So Long, Lou

CNN bids farewell to an overly narrow patriotism

Like many in this country, I share the concerns of Lou Dobbs ’67 for sacred elements of democracy and the American dream. Although Lou and I rarely agree on policy, I’ve often appreciated his championship of honest, hard-working men and women as well as his attention to civic responsibility and the limits of the market.

It is unfortunate, then, that I believe his resignation this past Wednesday is appropriate. Notwithstanding his nominal commitment to improving the life of the average American, there’s a peculiar, troubling quality to Dobbs’s patriotism: his vision of a strong, hard-working America often fails to recognize the contributions of people of different cultural backgrounds.

His resignation has been a long time coming. For several years now, doubts have arisen as to whether Dobbs can separate fact from opinion, and even fact from misinformation. But even worse than his flirtations with journalistic integrity, Dobbs has used his platform on America’s most trusted news network to promote a vision of the country that has become more about exclusion and anxiety and less about life, liberty, and the pursuit of happiness. And he’s done it with a jaundiced eye. For some time now, “Mr. Independent” has spent less time offering fresh political commentary than giving credence to cultural prejudices.


Dobbs has done much to make clear that his advocacy of the average American omits not only new arrivals but also often American citizens of cultural backgrounds different from his own. Just this past March, Dobbs claimed that the U.S. Hispanic Chamber of Commerce was “effectively an organization that is interested in the export of American capital and production to Mexico, and Mexico’s export of drugs and illegal aliens to the United States.” For a journalist who consistently stresses we focus on the real issues (like the state of public education), Dobbs often pandered to conspiracy theories. He’s claimed that Latino immigrants bring leprosy to the United States. He’s sparked scandal about an impending North American Union between the U.S., Mexico, and Canada. And over the summer, he gave voice to the factually bankrupt idea that President Obama is not a native-born American citizen.

Dobbs is not the only talking head to believe what he believes. But as an anchor claiming to represent ordinary America on a 24-hour news network, Dobbs has often flirted with crossing the line of respectability. Many journalists defend the exceptionalism of American citizenship or advocate for tighter borders. But Dobbs lost credibility when he began to provide a platform for hate groups and spread one-sided misinformation about immigrants. Many journalists advocate for the protection of a certain national culture. But Dobbs was often prone to mischaracterize and dismiss what many groups that make up America have to offer. It’s little wonder that a national grassroots movement played a significant role in forcing Dobbs off CNN.

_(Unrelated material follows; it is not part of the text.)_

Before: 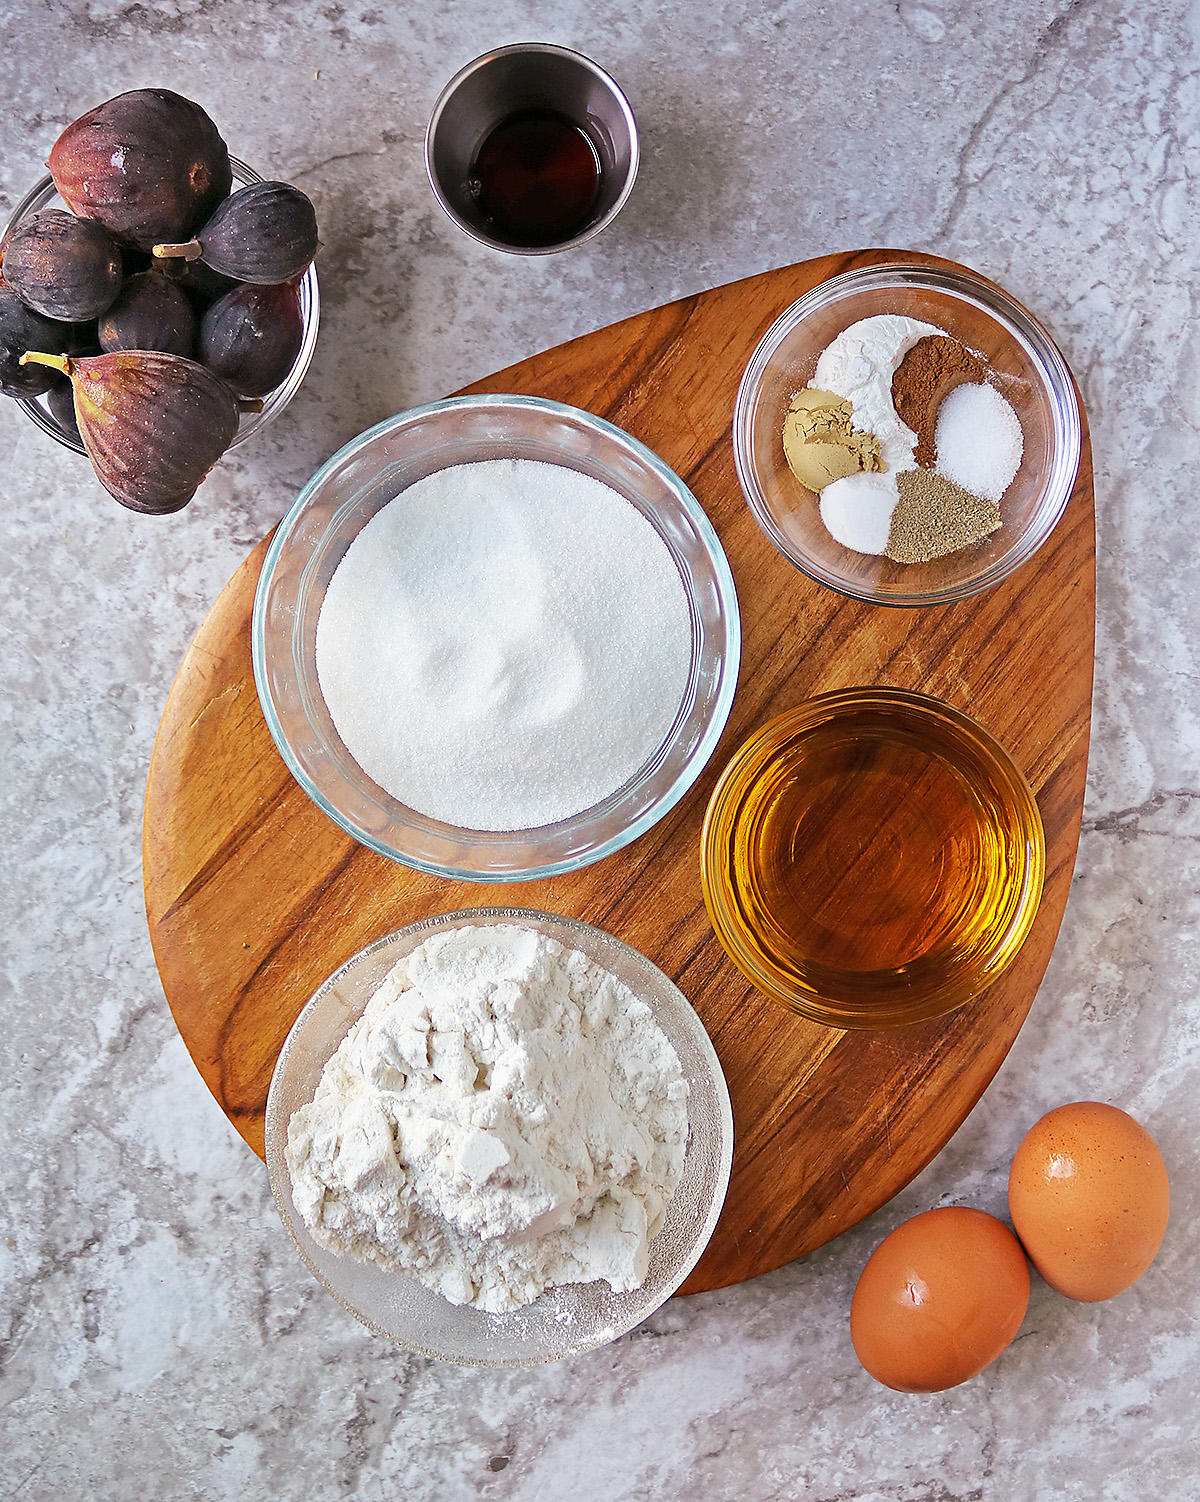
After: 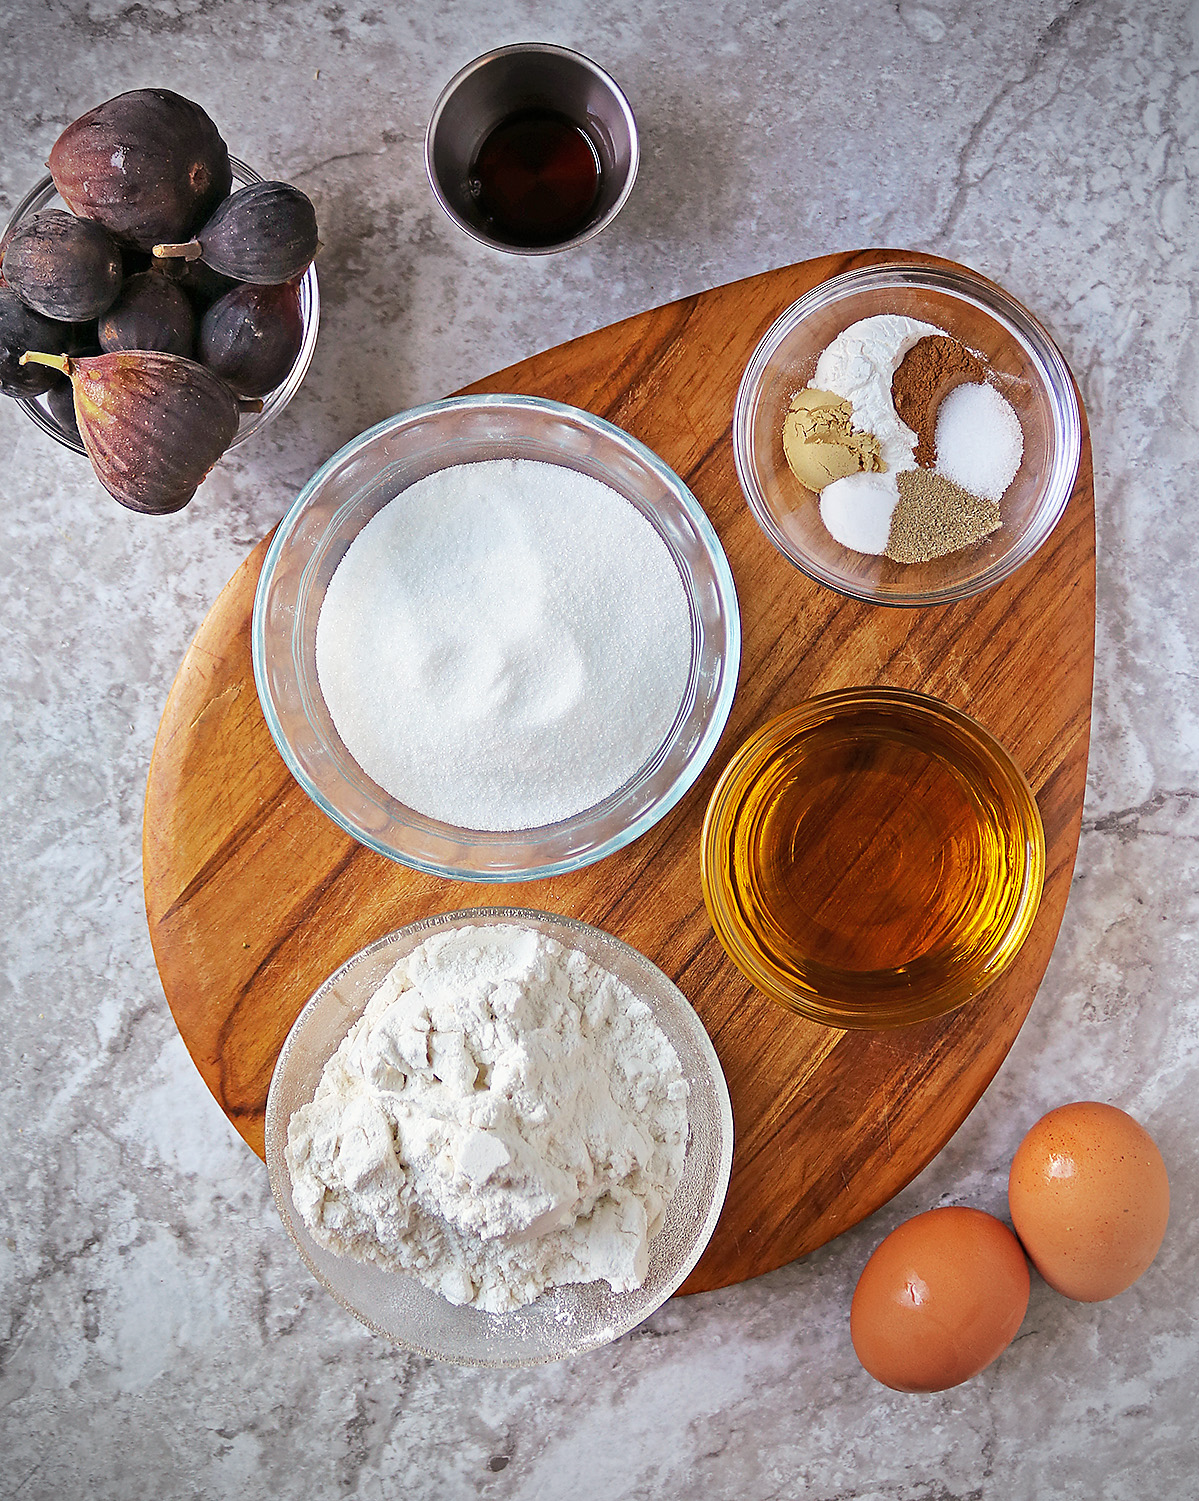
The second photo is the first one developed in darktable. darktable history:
vignetting: on, module defaults
white balance: red 1, blue 1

I harbor no illusions that we have seen the last of Lou Dobbs or his particular brand of the American dream. He’s a private citizen and certainly has the ability to voice his opinion as to what the country should look and sound like. In the short run, at least, I’m happy to know that Dobbs will no longer have a home on a network that prides itself on providing objective news to the whole country. In the long run, I see Dobbs’s resignation as a promising sign that we’re moving toward a patriotism that sees “ordinary America” as great enough to include the dreams and contributions of all kinds of people.

Raúl A. Carrillo ’10, a Crimson editorial writer, is a social studies concentrator in Lowell House.